In medicine, depression is a significant pathological condition, whose central clinical manifestation is the major depressive episode. However, within mood disorders, in addition to depressive episodes, other episodic alterations may also occur, such as the manic and hypomanic episodes.
A manic episode most commonly begins around the age of 20, although it can also appear during adolescence or, more rarely, after the age of 50. It often begins suddenly, sometimes in connection with stressful psychosocial events, and tends to progress rapidly over a few days. Its duration may range from several weeks to months, but is generally shorter and more acute in evolution than a major depressive episode.
The diagnosis of a manic episode requires the presence, for at least one week, of a persistently elevated, expansive, or irritable mood, along with at least three (or four if the mood is only irritable) of the following symptoms:
Inflated self-esteem or grandiosity.
Decreased need for sleep (e.g., feeling rested after only a few hours of sleep).
Excessive talkativeness compared to usual.
Flight of ideas or subjective experience of racing thoughts.
Marked distractibility.
Increase in goal-directed activity or psychomotor agitation.
Involvement in potentially risky activities (e.g., impulsive spending, disinhibited sexual behavior, reckless investments).

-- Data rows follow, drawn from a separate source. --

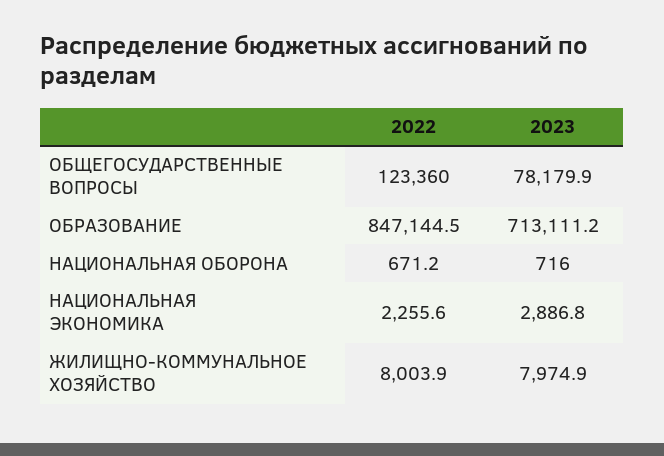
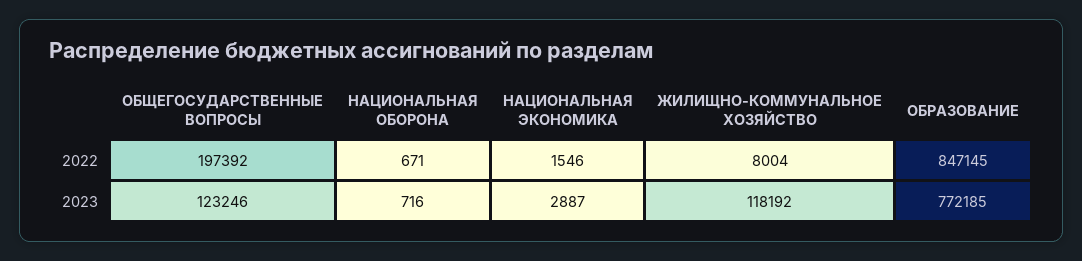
  {
    "2022": {
-     "ОБЩЕГОСУДАРСТВЕННЫЕ ВОПРОСЫ": 123360,
+     "ОБЩЕГОСУДАРСТВЕННЫЕ ВОПРОСЫ": 197392,
      "ОБРАЗОВАНИЕ": 847144.5,
      "НАЦИОНАЛЬНАЯ ОБОРОНА": 671.2,
-     "НАЦИОНАЛЬНАЯ ЭКОНОМИКА": 2255.6,
+     "НАЦИОНАЛЬНАЯ ЭКОНОМИКА": 1546,
      "ЖИЛИЩНО-КОММУНАЛЬНОЕ ХОЗЯЙСТВО": 8003.9
    },
    "2023": {
-     "ОБЩЕГОСУДАРСТВЕННЫЕ ВОПРОСЫ": 78179.9,
+     "ОБЩЕГОСУДАРСТВЕННЫЕ ВОПРОСЫ": 123246,
-     "ОБРАЗОВАНИЕ": 713111.2,
+     "ОБРАЗОВАНИЕ": 772185,
      "НАЦИОНАЛЬНАЯ ОБОРОНА": 716,
      "НАЦИОНАЛЬНАЯ ЭКОНОМИКА": 2886.8,
-     "ЖИЛИЩНО-КОММУНАЛЬНОЕ ХОЗЯЙСТВО": 7974.9
+     "ЖИЛИЩНО-КОММУНАЛЬНОЕ ХОЗЯЙСТВО": 118192
    }
  }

These manifestations must be severe enough to cause marked impairment in social or occupational functioning, require hospitalization, or be associated with psychotic features. It is also necessary to rule out that the symptoms are due to a general medical condition or the direct effects of psychoactive substances, and that they do not meet the criteria for a mixed episode.
Clinical Specifiers
When the manic episode is the most recent manifestation of a mood disorder, it can be further characterized according to severity:
Mild: presence of the minimum number of required symptoms (three or four) with limited functional impairment.
Moderate: intensification of symptoms, clear increase in activity and impairment in judgment.
Severe without psychotic features: marked behavioral impairment requiring almost continuous supervision to prevent harm to self or others, without psychotic symptoms.
Severe with psychotic features: as above, but with the presence of delusions and/or hallucinations. These may be:
Mood-congruent: consistent with manic themes (grandeur, special identity, connection with higher entities).
Mood-incongruent: inconsistent with the manic state, such as persecutory delusions, thought insertion, or disorganized symptoms.
The manic episode is also described based on its subsequent course as:
In full remission: no significant symptoms for at least two consecutive months.
In partial remission: some symptoms persist or the absence of symptoms has lasted for less than two months.
Particular Forms
The manic episode may also occur:
With catatonic features: entirely overlapping with those observed in major depressive episodes.
With postpartum onset: within the first four weeks after childbirth, with mood fluctuations, obsessive thoughts related to the infant, and in severe cases, psychotic features.
References
American Psychiatric Association. Diagnostic and Statistical Manual of Mental Disorders – DSM-IV-TR. Masson, 2001.
American Psychiatric Association. Diagnostic and Statistical Manual of Mental Disorders, Fifth Edition (DSM-5). American Psychiatric Publishing, 2013.